INFORMATION GIVEN
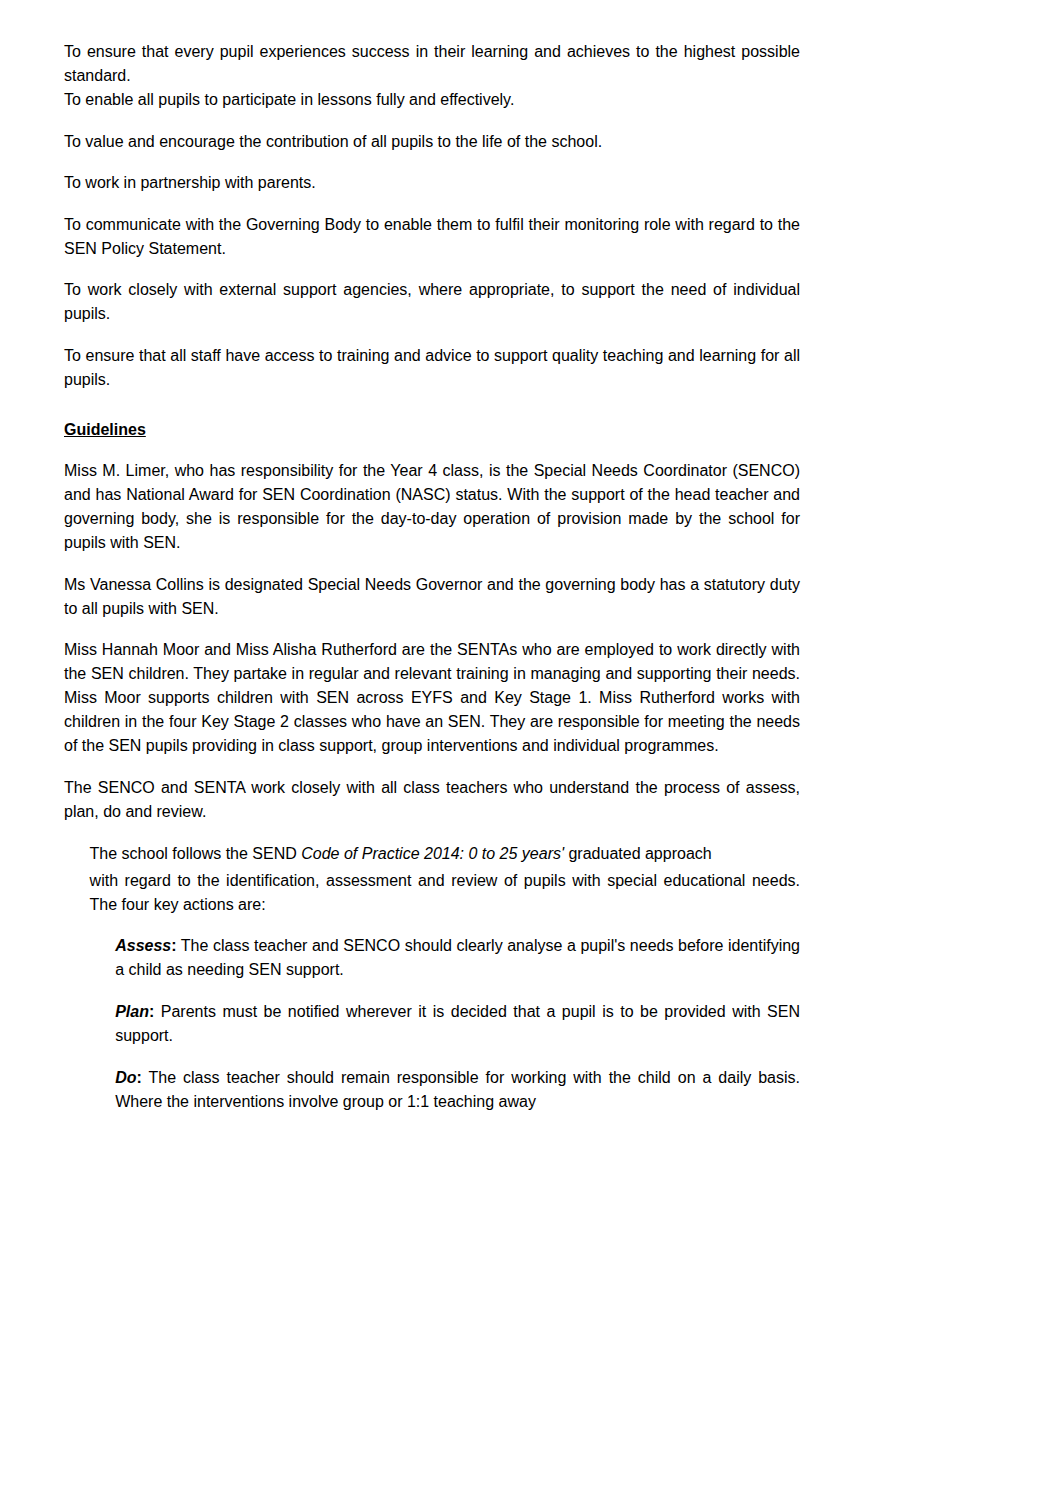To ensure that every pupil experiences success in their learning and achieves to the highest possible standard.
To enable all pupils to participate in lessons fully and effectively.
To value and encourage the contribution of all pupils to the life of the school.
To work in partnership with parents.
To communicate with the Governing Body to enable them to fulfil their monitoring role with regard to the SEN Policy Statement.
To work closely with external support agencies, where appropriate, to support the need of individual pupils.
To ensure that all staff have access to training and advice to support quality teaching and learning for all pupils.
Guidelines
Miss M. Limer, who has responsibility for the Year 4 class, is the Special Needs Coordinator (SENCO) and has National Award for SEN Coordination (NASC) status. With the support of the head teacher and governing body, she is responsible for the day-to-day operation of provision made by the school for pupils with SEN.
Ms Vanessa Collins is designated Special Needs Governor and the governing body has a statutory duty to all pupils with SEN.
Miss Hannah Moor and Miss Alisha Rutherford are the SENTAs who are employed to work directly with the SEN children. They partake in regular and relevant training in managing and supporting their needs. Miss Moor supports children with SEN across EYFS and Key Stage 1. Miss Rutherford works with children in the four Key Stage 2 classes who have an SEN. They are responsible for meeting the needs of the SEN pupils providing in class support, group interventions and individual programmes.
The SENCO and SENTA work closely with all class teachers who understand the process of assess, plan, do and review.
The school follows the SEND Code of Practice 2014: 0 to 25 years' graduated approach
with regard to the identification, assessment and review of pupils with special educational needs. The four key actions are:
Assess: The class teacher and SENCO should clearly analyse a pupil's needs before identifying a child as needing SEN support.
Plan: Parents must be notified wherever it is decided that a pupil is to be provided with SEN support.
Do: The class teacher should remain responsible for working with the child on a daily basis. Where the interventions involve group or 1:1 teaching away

TRY IT
Only lines with the word "pupils" are needed. Copy them from the preceding records.

OUTPUT FOR THIS TASK
To enable all pupils to participate in lessons fully and effectively.
To value and encourage the contribution of all pupils to the life of the school.
To work closely with external support agencies, where appropriate, to support the need of individual pupils.
To ensure that all staff have access to training and advice to support quality teaching and learning for all pupils.
Miss M. Limer, who has responsibility for the Year 4 class, is the Special Needs Coordinator (SENCO) and has National Award for SEN Coordination (NASC) status. With the support of the head teacher and governing body, she is responsible for the day-to-day operation of provision made by the school for pupils with SEN.
Ms Vanessa Collins is designated Special Needs Governor and the governing body has a statutory duty to all pupils with SEN.
Miss Hannah Moor and Miss Alisha Rutherford are the SENTAs who are employed to work directly with the SEN children. They partake in regular and relevant training in managing and supporting their needs. Miss Moor supports children with SEN across EYFS and Key Stage 1. Miss Rutherford works with children in the four Key Stage 2 classes who have an SEN. They are responsible for meeting the needs of the SEN pupils providing in class support, group interventions and individual programmes.
with regard to the identification, assessment and review of pupils with special educational needs. The four key actions are:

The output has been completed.